--- Document passage Enclosed Below ---

The author, a Mr. Trippi, who managed Howard Dean's presidential campaign, is a fellow at Harvard's Kennedy School and an MSNBC commentator.

"Since the Democratic Leadership Council, with its mantra of "moderate, moderate, moderate," took hold in D.C., the party has been in decline at just about every level of government. Forget the Kerry loss. Today the number of Democrats in the House is the lowest it's been since 1948. Democrats are on the brink of becoming a permanent minority party. Can the oldest democratic institution on earth wake from its stupor? Here are some steps to pull out of the nose-dive:
• Democrats can't keep ignoring their base. Running to the middle and then asking our base to make sure to vote isn't a plan. And to those who say talking to your base doesn't work--Read the Rove 2004 playbook!

• Democrats must reconnect with the energy of our grass roots. One of the failures of the DLC was that its ideas never helped us build a grass-roots donor base. As a result, Democrats held a lead over Republicans in only one fundraising category before this election cycle: contributions over one million dollars. That shows how far the party had strayed from grassroots fundraising before the Dean campaign. We must build a base of at least seven million small donors by 2006. With the Internet it's possible. But it can't just be about the money, it also has to be about ideas.

• The one thing we learned in the Dean campaign was that the 30 people in Burlington weren't as smart as the 650,000 Americans who were part of our campaign. Instead of a DLC in D.C., Democrats should be holding Democratic Grassroots Councils in every county. Democratic National Committee members in each state, along with the state party, should host and moderate these meetings to develop ideas that come from the people, instead of the experts in D.C.

--- End of Enclosed Document passage ---
--- Source material Enclosed Below ---

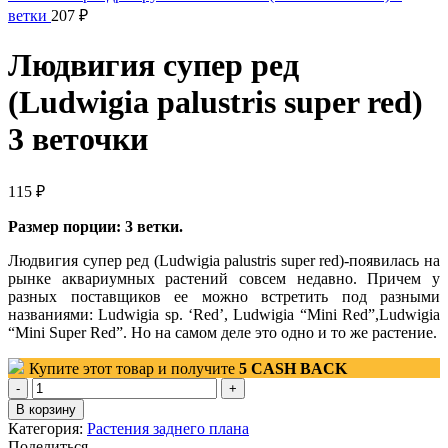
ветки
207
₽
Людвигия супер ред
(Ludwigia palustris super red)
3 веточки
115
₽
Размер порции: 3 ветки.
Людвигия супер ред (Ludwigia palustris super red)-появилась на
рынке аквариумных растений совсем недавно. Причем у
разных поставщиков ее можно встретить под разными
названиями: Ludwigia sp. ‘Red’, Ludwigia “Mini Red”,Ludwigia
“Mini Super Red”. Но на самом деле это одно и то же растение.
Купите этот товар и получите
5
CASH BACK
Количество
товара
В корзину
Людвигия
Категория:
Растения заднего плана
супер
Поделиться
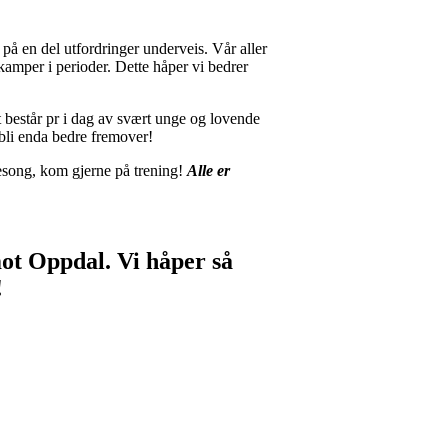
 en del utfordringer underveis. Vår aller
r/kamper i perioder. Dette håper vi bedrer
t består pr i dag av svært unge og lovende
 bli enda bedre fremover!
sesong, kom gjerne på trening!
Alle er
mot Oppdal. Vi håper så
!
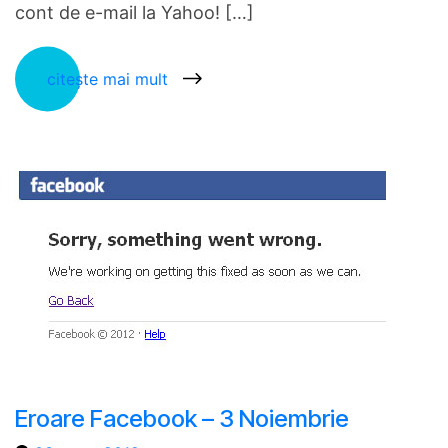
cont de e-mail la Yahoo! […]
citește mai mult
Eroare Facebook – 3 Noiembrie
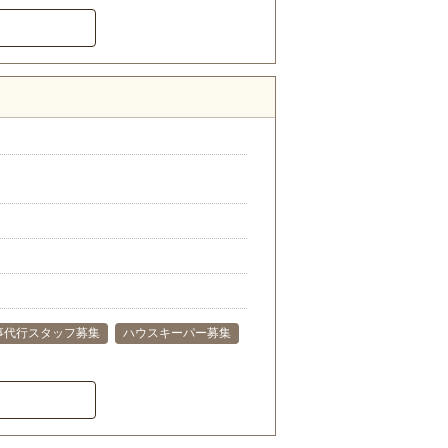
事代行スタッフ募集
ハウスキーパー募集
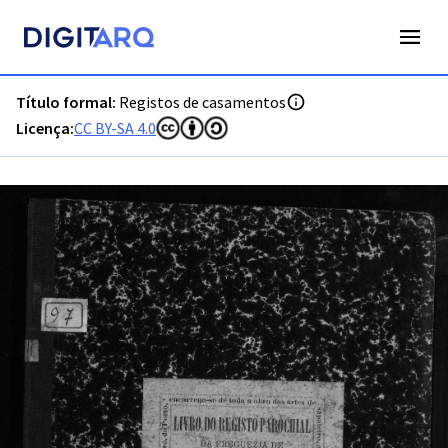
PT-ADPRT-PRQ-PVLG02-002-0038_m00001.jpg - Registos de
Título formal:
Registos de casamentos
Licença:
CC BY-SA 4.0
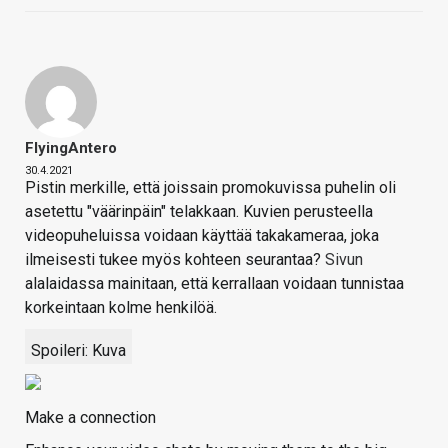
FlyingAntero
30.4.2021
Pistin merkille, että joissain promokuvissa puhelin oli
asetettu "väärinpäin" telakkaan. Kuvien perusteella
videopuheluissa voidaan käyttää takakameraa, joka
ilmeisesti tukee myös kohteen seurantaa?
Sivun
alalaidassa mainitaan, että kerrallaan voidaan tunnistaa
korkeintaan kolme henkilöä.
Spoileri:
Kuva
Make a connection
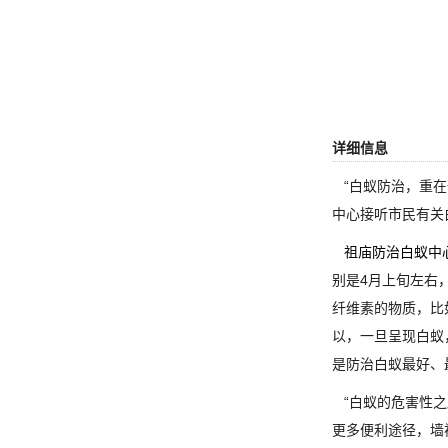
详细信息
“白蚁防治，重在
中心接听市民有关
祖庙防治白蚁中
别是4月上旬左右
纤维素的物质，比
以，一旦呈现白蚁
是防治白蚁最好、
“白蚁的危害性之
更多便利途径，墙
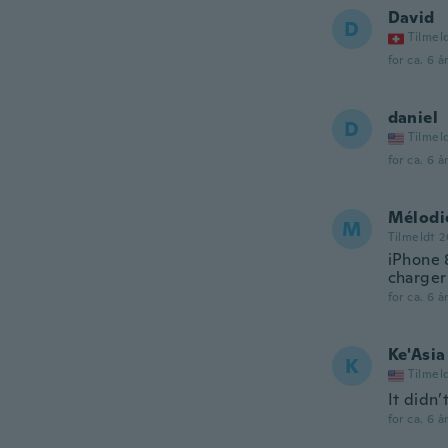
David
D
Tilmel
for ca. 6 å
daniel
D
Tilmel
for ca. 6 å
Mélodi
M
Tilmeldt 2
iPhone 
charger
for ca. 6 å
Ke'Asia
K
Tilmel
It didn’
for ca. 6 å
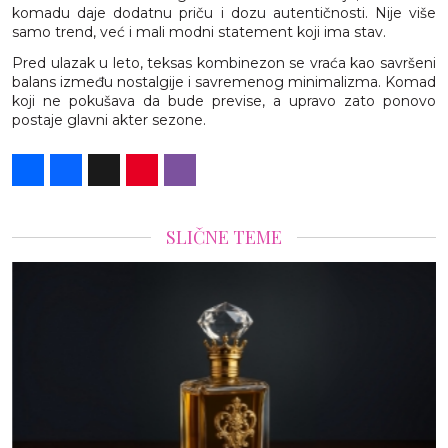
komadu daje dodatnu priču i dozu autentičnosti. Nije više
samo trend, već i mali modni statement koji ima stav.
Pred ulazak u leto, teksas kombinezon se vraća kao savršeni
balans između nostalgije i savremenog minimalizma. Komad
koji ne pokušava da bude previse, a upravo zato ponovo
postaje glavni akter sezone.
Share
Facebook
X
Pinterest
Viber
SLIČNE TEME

--- End of Enclosed Source material ---
--- Source material Enclosed Below ---

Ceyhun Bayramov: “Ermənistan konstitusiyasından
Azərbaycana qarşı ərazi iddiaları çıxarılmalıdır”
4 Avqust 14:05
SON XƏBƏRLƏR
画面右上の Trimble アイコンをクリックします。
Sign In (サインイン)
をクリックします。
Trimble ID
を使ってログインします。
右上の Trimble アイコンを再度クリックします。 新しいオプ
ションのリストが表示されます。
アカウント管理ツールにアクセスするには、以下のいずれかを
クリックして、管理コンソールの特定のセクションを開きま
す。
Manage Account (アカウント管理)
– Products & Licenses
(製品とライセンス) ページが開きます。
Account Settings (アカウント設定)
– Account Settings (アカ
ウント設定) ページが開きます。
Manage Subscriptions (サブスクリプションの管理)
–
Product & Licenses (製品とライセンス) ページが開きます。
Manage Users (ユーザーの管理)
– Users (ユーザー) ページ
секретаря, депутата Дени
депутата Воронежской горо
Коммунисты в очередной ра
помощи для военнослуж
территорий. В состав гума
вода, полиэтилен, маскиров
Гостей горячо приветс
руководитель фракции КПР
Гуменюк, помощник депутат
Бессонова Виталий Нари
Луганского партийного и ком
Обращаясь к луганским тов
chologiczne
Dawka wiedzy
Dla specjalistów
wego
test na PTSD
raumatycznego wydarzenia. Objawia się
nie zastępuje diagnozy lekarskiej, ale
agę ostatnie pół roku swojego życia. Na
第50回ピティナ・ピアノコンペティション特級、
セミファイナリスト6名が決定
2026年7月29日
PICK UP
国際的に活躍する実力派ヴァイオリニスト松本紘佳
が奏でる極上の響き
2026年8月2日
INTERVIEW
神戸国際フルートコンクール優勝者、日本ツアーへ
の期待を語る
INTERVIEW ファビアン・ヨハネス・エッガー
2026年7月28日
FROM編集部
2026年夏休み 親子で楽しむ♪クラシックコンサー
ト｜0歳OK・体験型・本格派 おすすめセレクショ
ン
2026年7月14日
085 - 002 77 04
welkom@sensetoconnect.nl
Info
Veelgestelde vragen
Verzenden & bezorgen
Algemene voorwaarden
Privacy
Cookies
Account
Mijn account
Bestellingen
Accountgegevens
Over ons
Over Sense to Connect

--- End of Enclosed Source material ---

*Task instructions*:
[1] In the passage on the Democratic Party, rewrite the paragraph beginning "Democrats must reconnect with the energy of our grass roots" as a short list that keeps its main facts.
[2] From the rows, extract the lines between the one holding "PT-ADPRT-PRQ-PVLG02-002-0038_m00001.jpg - Registos" and the one holding "SLIČNE TEME", inclusive, reproducing them exactly. Leave the pictures out of your answer.

*Solutions by task*:
[1]
- Democrats need to reconnect with the energy of their grass roots.
- The DLC's ideas never helped build a grass-roots donor base.
- Before this election cycle, Democrats led Republicans in only one fundraising category: contributions over one million dollars. This shows how far the party had strayed from grassroots fundraising before the Dean campaign.
- The goal is at least seven million small donors by 2006, which the Internet makes possible.
- The effort must be about ideas as well as money.

[2]
PT-ADPRT-PRQ-PVLG02-002-0038_m00001.jpg - Registos de
Título formal:
Registos de casamentos
Licença:
CC BY-SA 4.0
FlyingAntero
30.4.2021
Pistin merkille, että joissain promokuvissa puhelin oli
asetettu "väärinpäin" telakkaan. Kuvien perusteella
videopuheluissa voidaan käyttää takakameraa, joka
ilmeisesti tukee myös kohteen seurantaa?
Sivun
alalaidassa mainitaan, että kerrallaan voidaan tunnistaa
korkeintaan kolme henkilöä.
Spoileri:
Kuva
Make a connection
详细信息
“白蚁防治，重在
中心接听市民有关
祖庙防治白蚁中
别是4月上旬左右
纤维素的物质，比
以，一旦呈现白蚁
是防治白蚁最好、
“白蚁的危害性之
更多便利途径，墙
David
D
Tilmel
for ca. 6 å
daniel
D
Tilmel
for ca. 6 å
Mélodi
M
Tilmeldt 2
iPhone 
charger
for ca. 6 å
Ke'Asia
K
Tilmel
It didn’
for ca. 6 å
komadu daje dodatnu priču i dozu autentičnosti. Nije više
samo trend, već i mali modni statement koji ima stav.
Pred ulazak u leto, teksas kombinezon se vraća kao savršeni
balans između nostalgije i savremenog minimalizma. Komad
koji ne pokušava da bude previse, a upravo zato ponovo
postaje glavni akter sezone.
Share
Facebook
X
Pinterest
Viber
SLIČNE TEME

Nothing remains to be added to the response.